America’s music tastes, as with its politics, actually swing wildly by region, with coastal areas tuning into entirely different artists and genres than rural states, where the bulk of white population resides, and urban cities, which are usually more multicultural and racially diverse. A set of map illustrations this week made by the New York Times (paywall) using YouTube viewership data puts the differences in stark definition.

Pop majesty Beyoncé, who is the highest-earning musician in the world, isn’t the symbol of blessed national unity that many Americans think she is. But neither is Maroon 5, or Ariana Grande, or Adele, or any of the radio-friendly stars that might intuitively seem to have nationwide appeal.

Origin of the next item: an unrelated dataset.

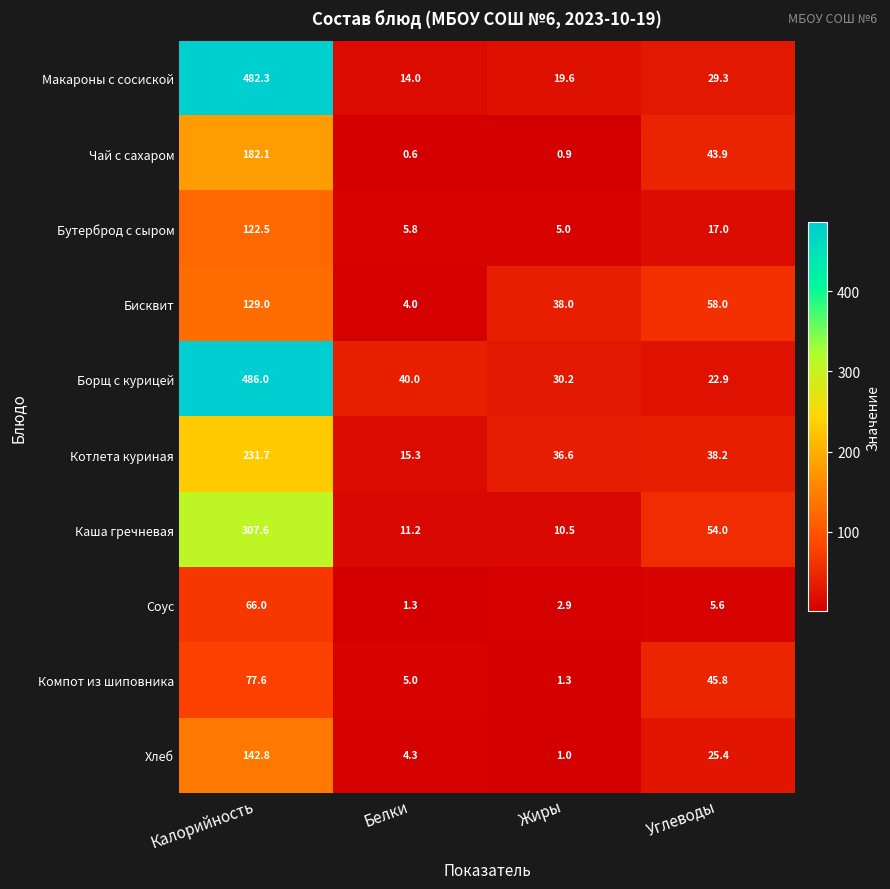

What is the maximum value shown in the chart?

486.0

Per the Times’ maps, there are no artists among the 50 most watched musicians on YouTube that have managed to capture an even distribution of Americans—their star power, rather, comes from dense regional pockets of interest.

We see the split even within specific genres—such as rap, which is now by one measure bigger than rock: Eminem’s most loyal followers are deep in the Great Plains, for instance, while Migos has a dedicated base in the South. Selena Gomez is a decidedly West Coast phenomenon. Rural listeners in Montana prefer white musicians like Eminem and Imagine Dragons. Christian-influenced rock band Twenty One Pilots sees a spike in popularity in the religious circles of Utah.

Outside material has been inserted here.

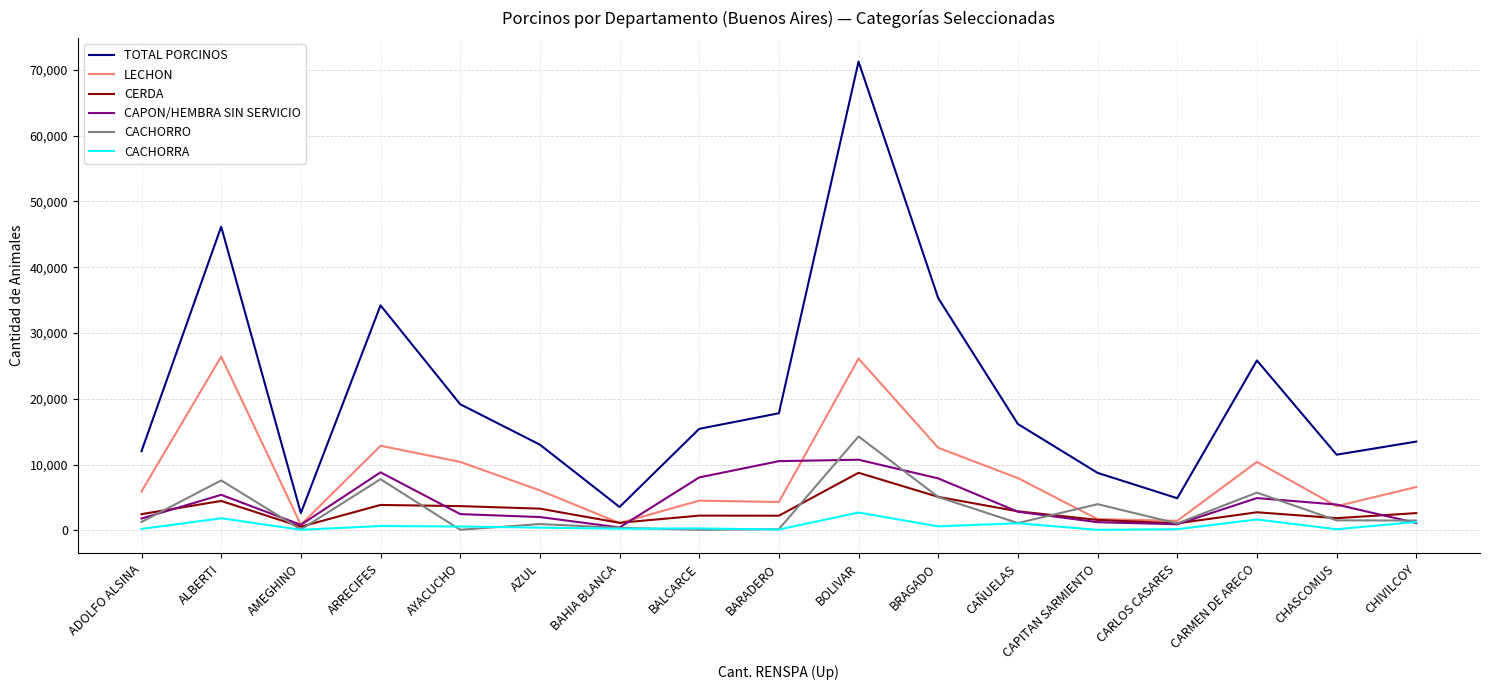

True or false: LECHON and TOTAL PORCINOS intersect in this chart.

False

Justin Bieber is played the most in Las Vegas, which touts a devoted electronic dance music scene. His least popular areas—no surprise here—are states like Alabama and Mississippi.

Looking at America’s music preferences, then, is actually a good way of discerning its cultural splinters. And all this is just more evidence that figuring out the world’s biggest pop star really depends on who you ask.